# how do you litter box train a tegu???



## kpelzer (Jun 29, 2009)

hey guys i was just wondering if any of you guys had tried litter box training your tegu and if so how, lol???


----------



## VARNYARD (Jun 29, 2009)

I wish I could help, but I have never litter box trained a tegu.


----------



## kpelzer (Jun 30, 2009)

nobody's had success at this???


----------



## Tux (Jun 30, 2009)

I plan to try, they should be smart enough to train to go in one area.


----------



## MIKE-ZILLA (Jun 30, 2009)

I got lucky and had a monitor that used a litter dish inside his cage.for some reason he just used it. I kept him on astro turf carpet so maybe it felt more natural for him (Like crapping in dirt and sand) so maybe you can use outdoor carpet or something similar as the cage floor.then place some mulch(or what ever you currently use as substrate) in a litter box./dish and see what happens. then you can gradually replace the mulch with litter. then once he gets used to the litter you can gradually replace the mulch in his cage. Just and idea, but let us know if you try it and if it works! I might even try it myself when i get another hatchling.


----------



## crimsonrazac (Jun 30, 2009)

Tux said:


> I plan to try, they should be smart enough to train to go in one area.

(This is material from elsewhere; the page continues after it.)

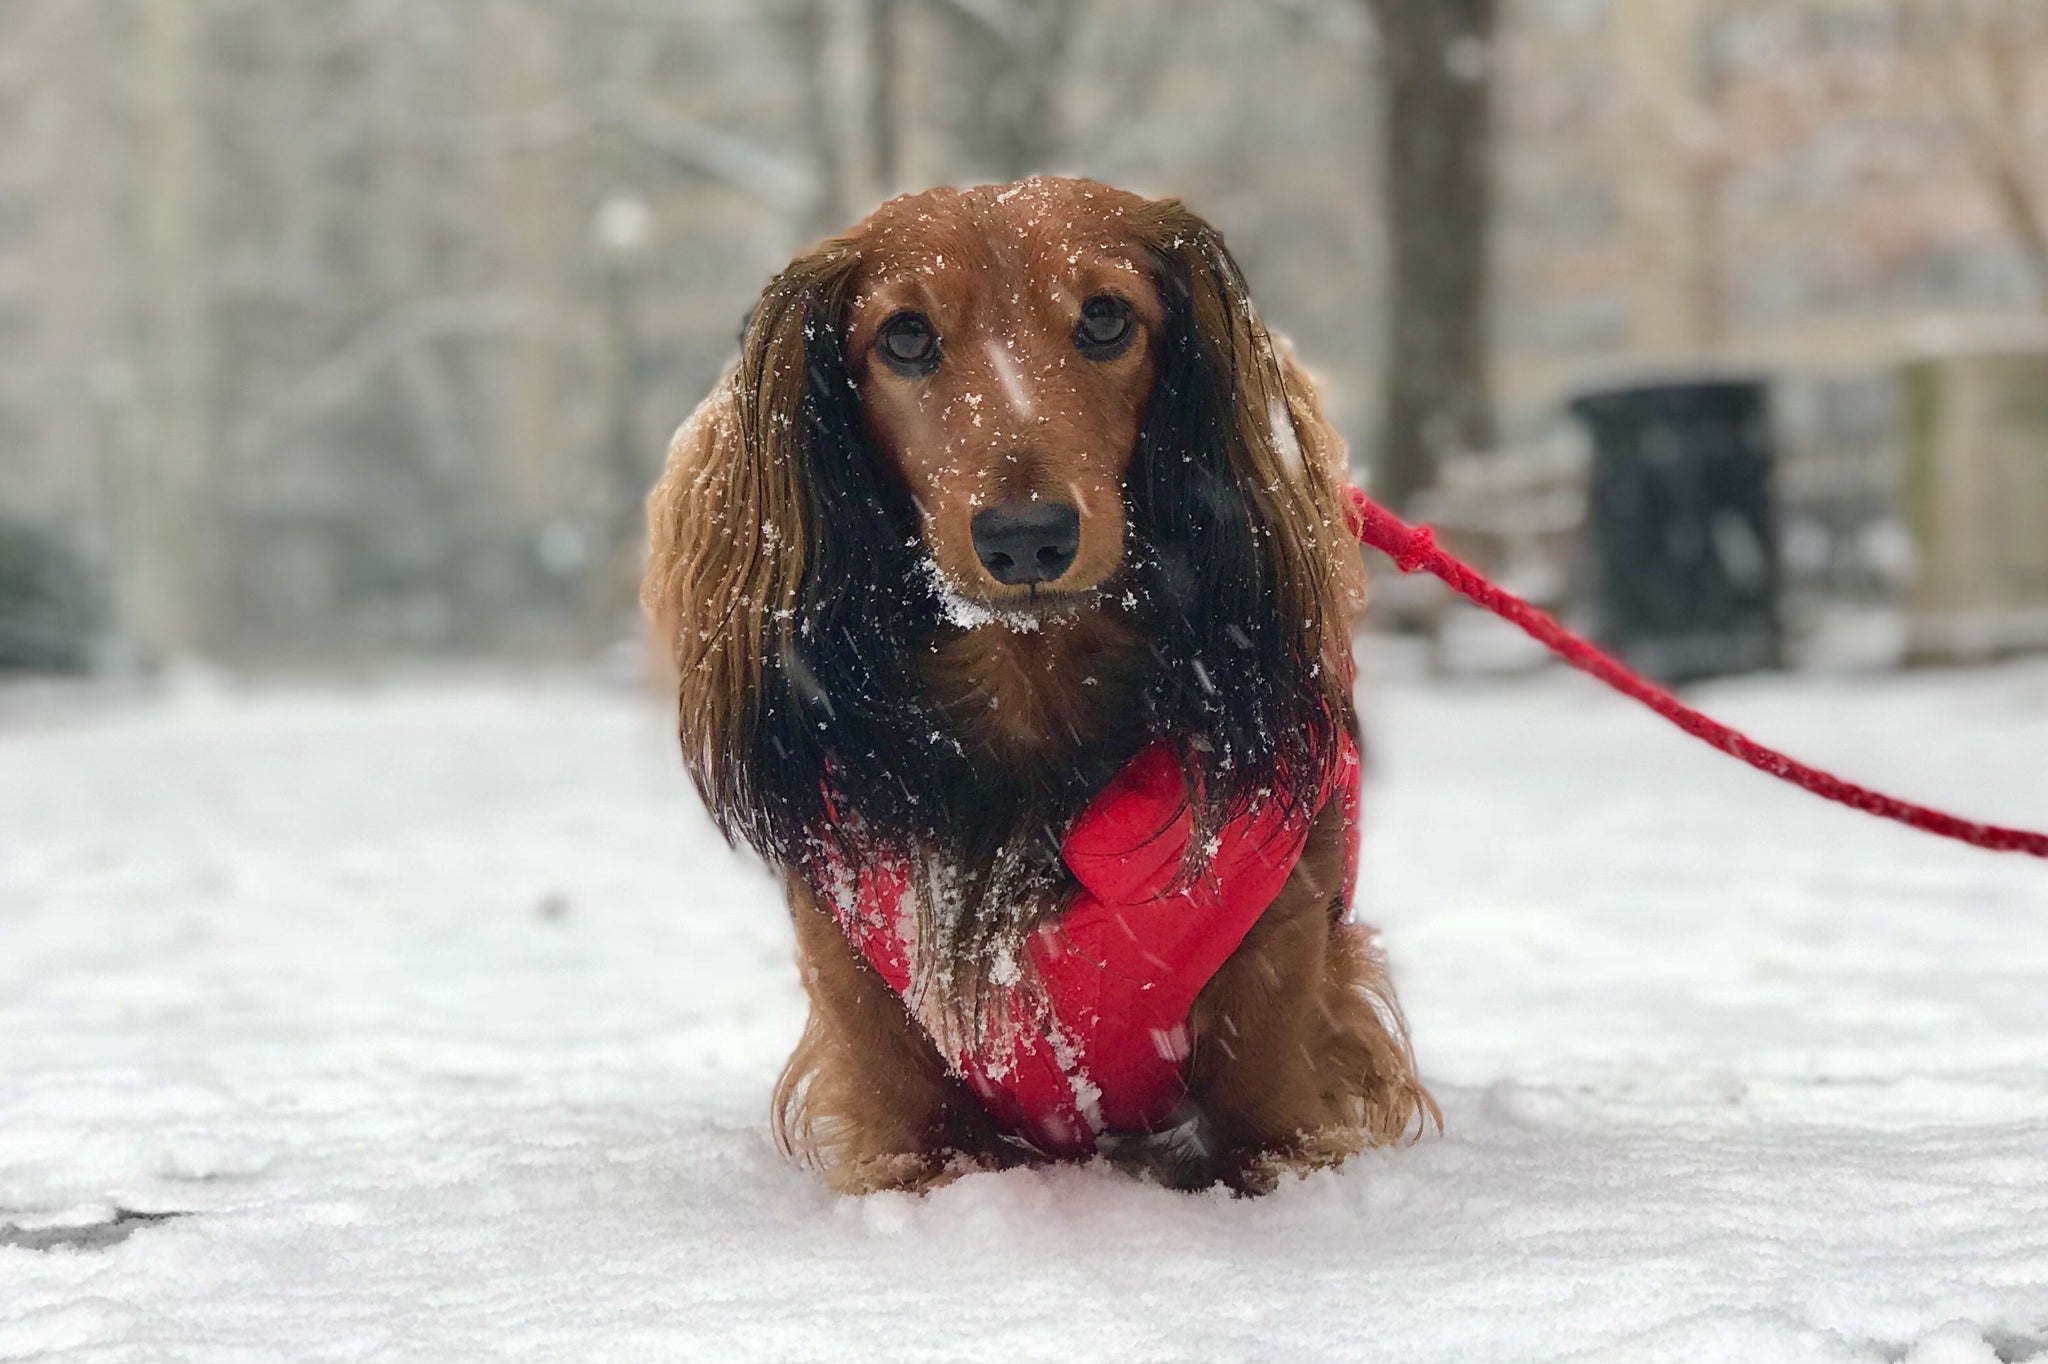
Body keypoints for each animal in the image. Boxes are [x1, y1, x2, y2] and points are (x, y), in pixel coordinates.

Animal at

don't remind me lol.. Mine hates having to go in its tank. so when I was late she found a way to break out of his old cage and poop on the same spot every time. I eventually layer news print there but I already have some stains on my carpet to remind me


----------



## Turbine (Jul 2, 2009)

I've had my tegu for about a month now and he's about two months old. 

He never poops in his enclosure. Its always in his feeding bin after he eats. He began doing on his own about a week after I got him. 

He gets fed roughly the same time everyday, maybe that has something to do with it?

Turbine


----------